There's been two kinds of posts this year, posts about books and posts about mortality. No foolin', it's been quite a year. Ian, Hanna and I lost our dads to cancer, Will had a hair-raising case of snakeyguts, and I'm sure Carter and Jeremy are looking up as they walk for a random falling piano. When these things happen, there's a natural urge to correlate bad events; that's just human nature.
But things are calming down again. We all catch ourselves forgetting about our passed loved ones for a moment, letting context shake us out of it when we decide to tell Dad about something that happened. For John Bennett, my father in law, it's mashed potatoes that take me out of the reality of a world without him. John was always in pursuit of the perfect mashed potato. I've seen him sit down at a restaurant in Mt. Pleasant, Iowa and order only the side of mashed potatoes, testing each bite. We talked quite a bit about texture, taste, do you add sour cream to yours, chicken or beef gravy, all the dimensions. After that day we spoke variously about mashed potatoes, and I never fail to think of John when I sit down and find a pile of them in front of me. I suspect I will never eat them as John Thomas ever again--I will always wonder what John Bennett would say about them.
So many things make me think of my own dad that I find myself immersing in them. I watched DEADWOOD again (Dad's quickcritic quote: "The best Western anything ever."); I sit in the chair where he worked out his post-chemo shivers; I go back and vet the massive family tree I put together at his request. And I expect I'll keep doing those things.
Will has an arc of little laparoscopic scars that still itch a bit, and we were all relieved when he was back to relieving himself in a solid and cogent manner. After all the digestive concerns Dad had before, I have lost all shame in talking about pooping. It's not unlike talking about mashed potatoes, really. Will and I even went to Des Moines the weekend after he got out of the hospital; I got to drive so he could sit comfortably, and talk turned to scary stories. We spun plots about a story that will turn the idea of an energy crisis into something a bit more fantastic and immediate. Over that weekend Carter and I laid out what media we would use in each section of MAN IS VOX 3. We even moved the script around a bit, pumped it up. It was the most normal I'd felt all year. If I could do all of that while Hanna was giving me a big hug, I'd never leave.

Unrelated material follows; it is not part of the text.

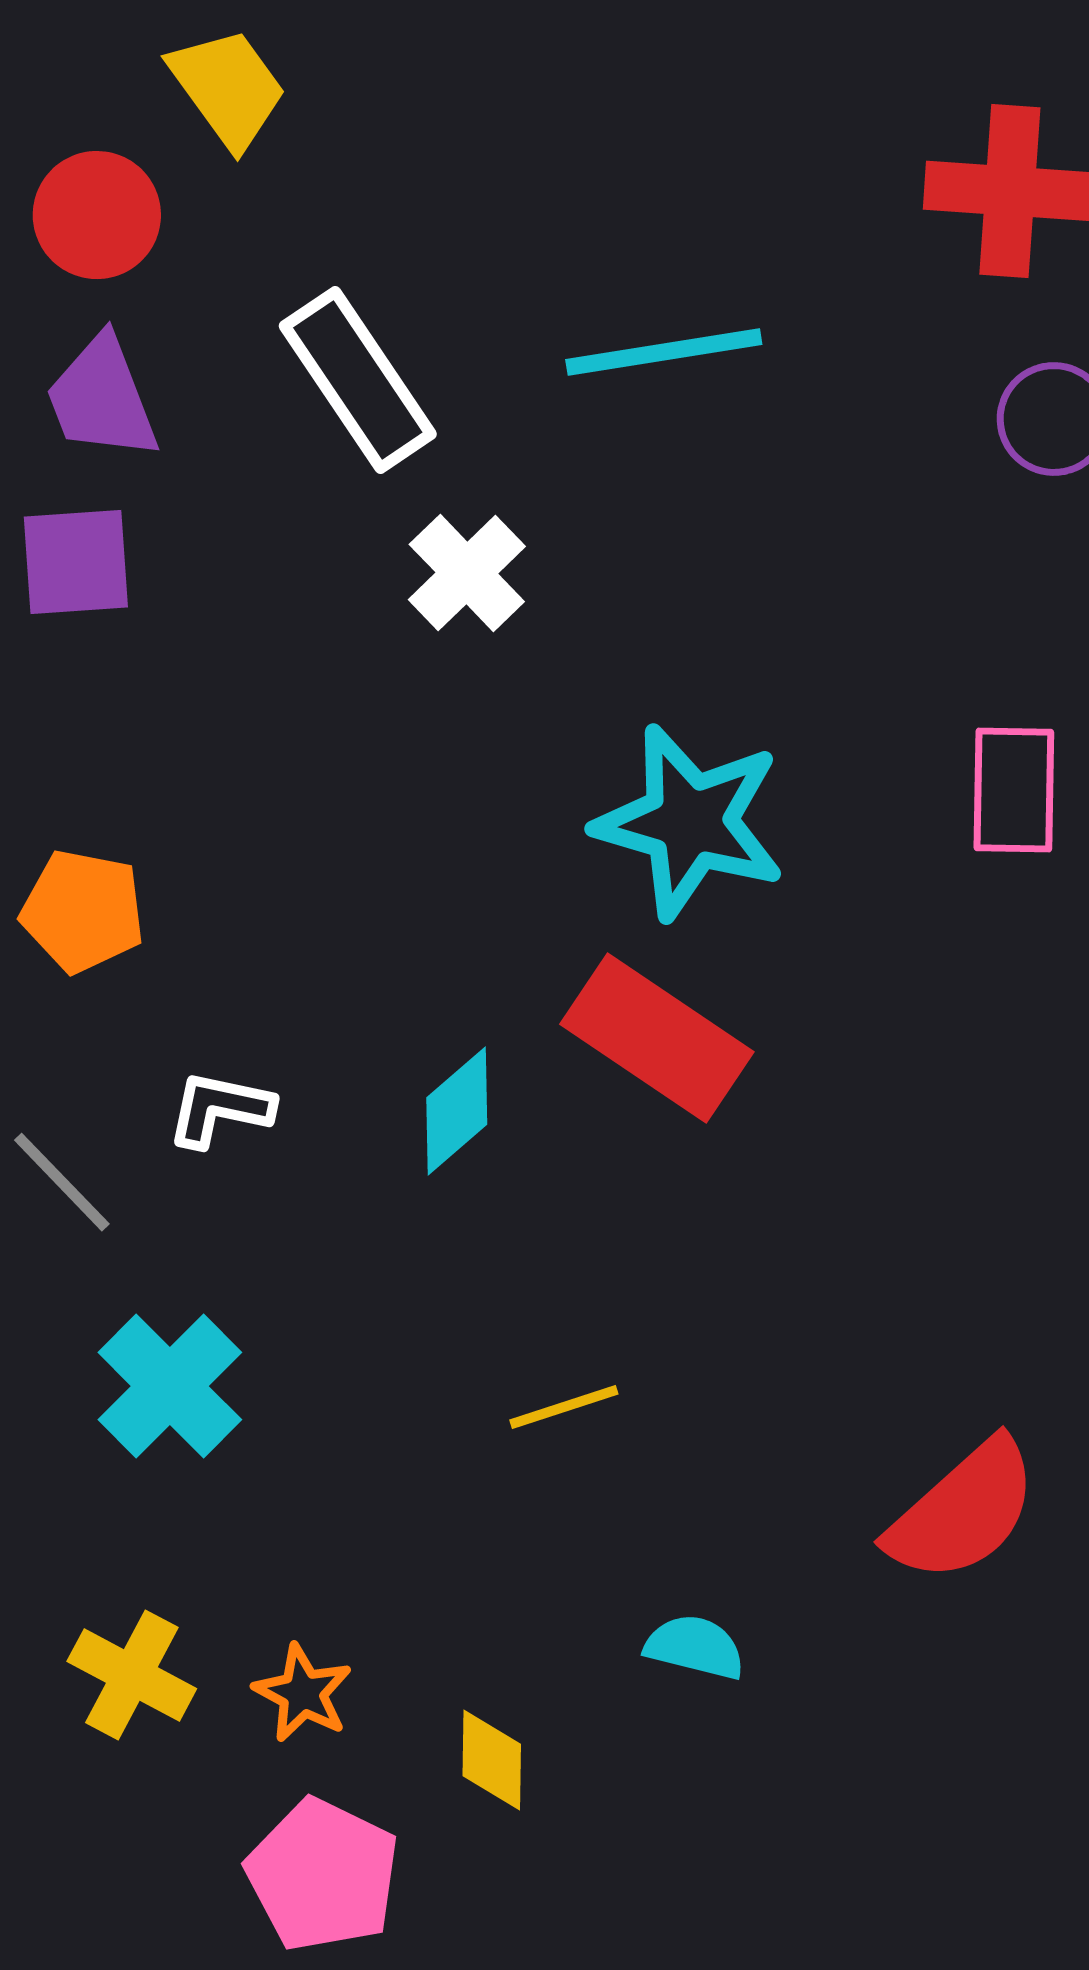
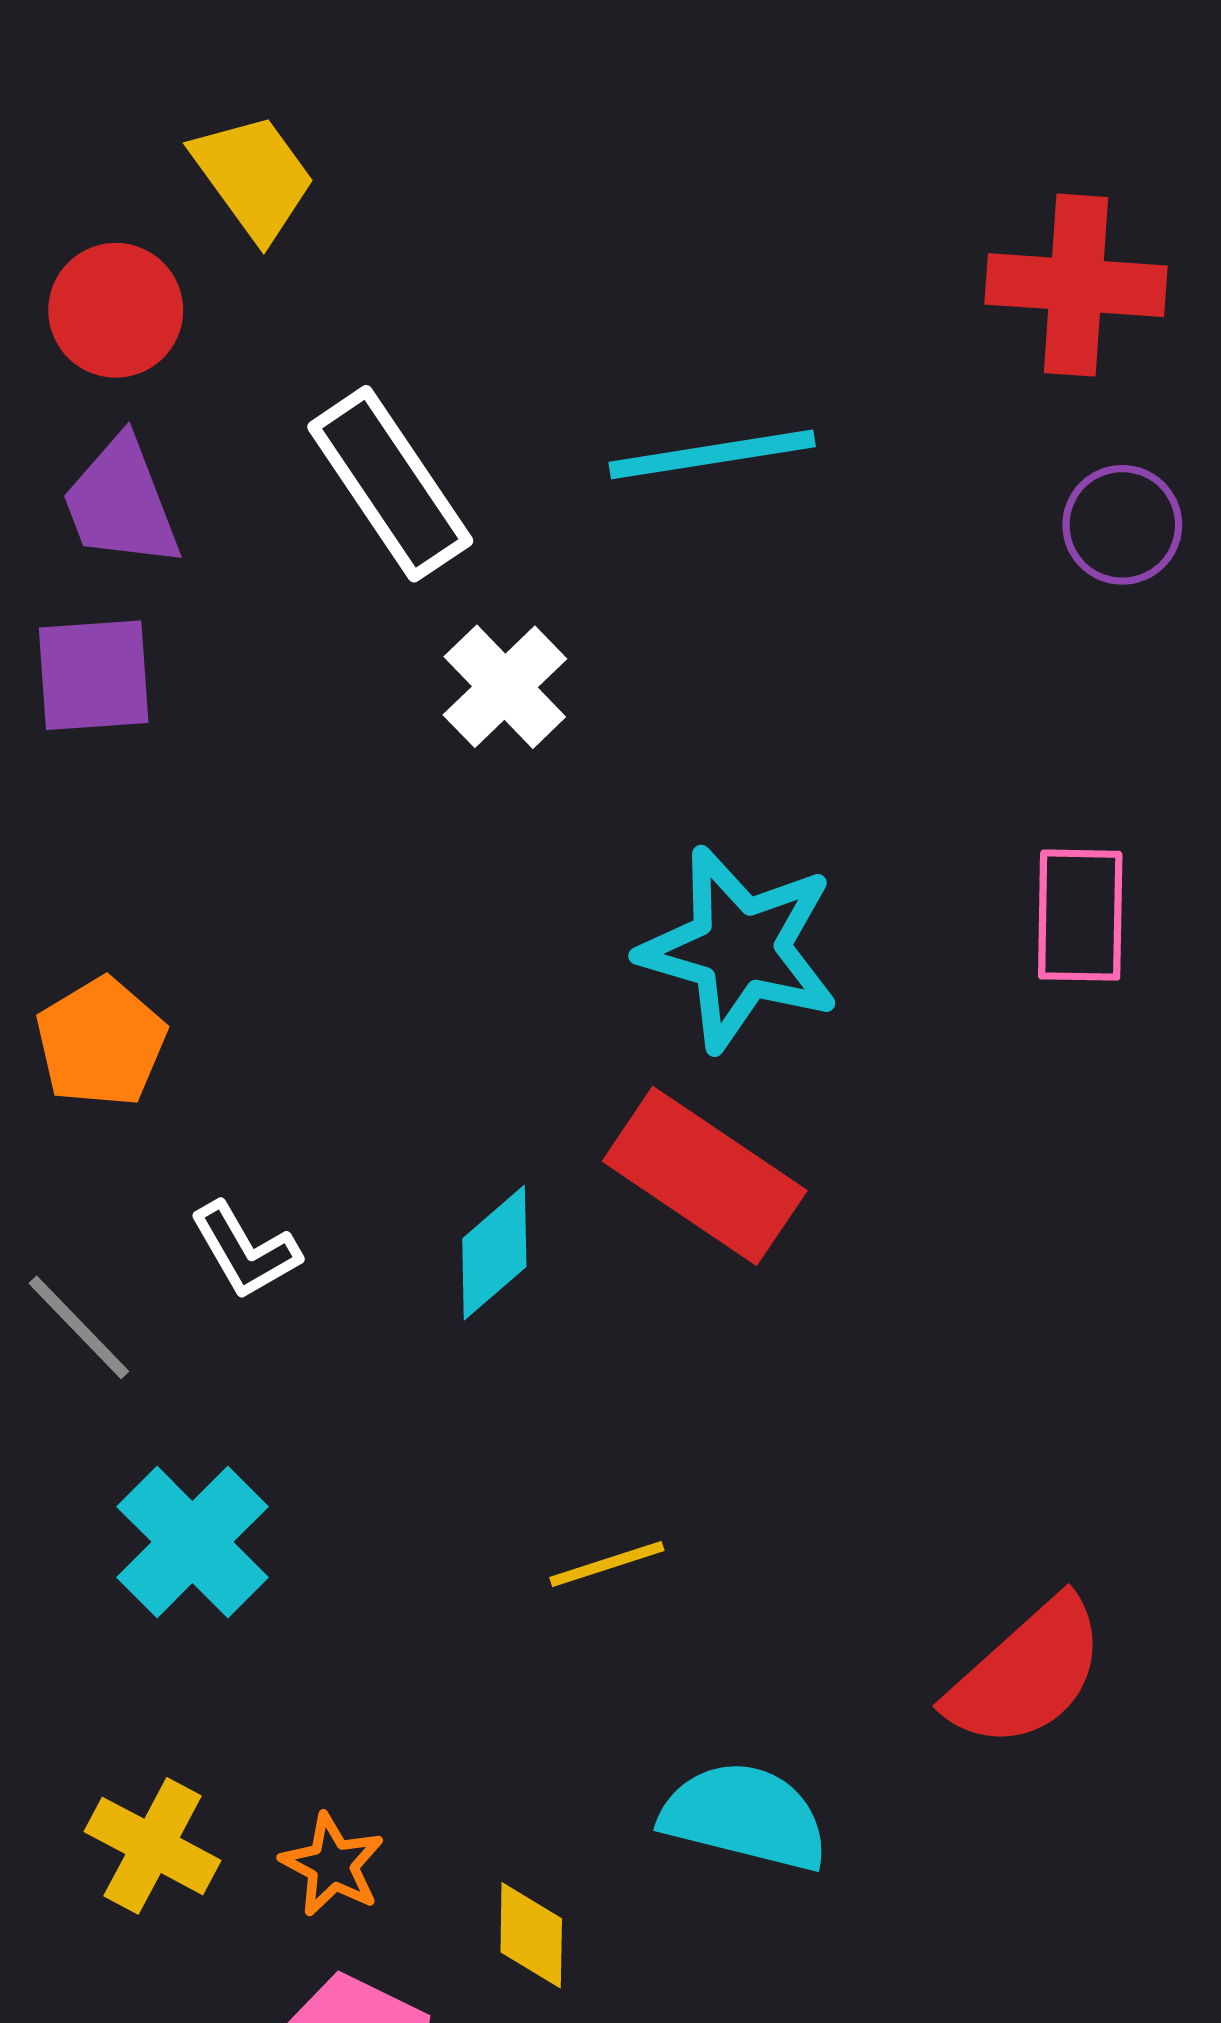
orange pentagon: (83, 911) -> (101, 1042), turned 30
white L-shape: (220, 1109) -> (245, 1251), turned -132
cyan semicircle: (695, 1647) -> (745, 1816), size x1.6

Carter's doing well, Jeremy's back problems are behind him (ha ha), Ian is pumping out an incredible amount of pages on his new book, heck I even got a reasonably-priced large-format scanner that works like a charm. 2008 will go down as what football teams call a rebuilding year for us. I say that, but of course Carter already has an art book and a new full color 252Z adventure (both available via our
online store). You can't stop the mighty Carter.
This stuff feeds into our art; you'll read about all this stuff again.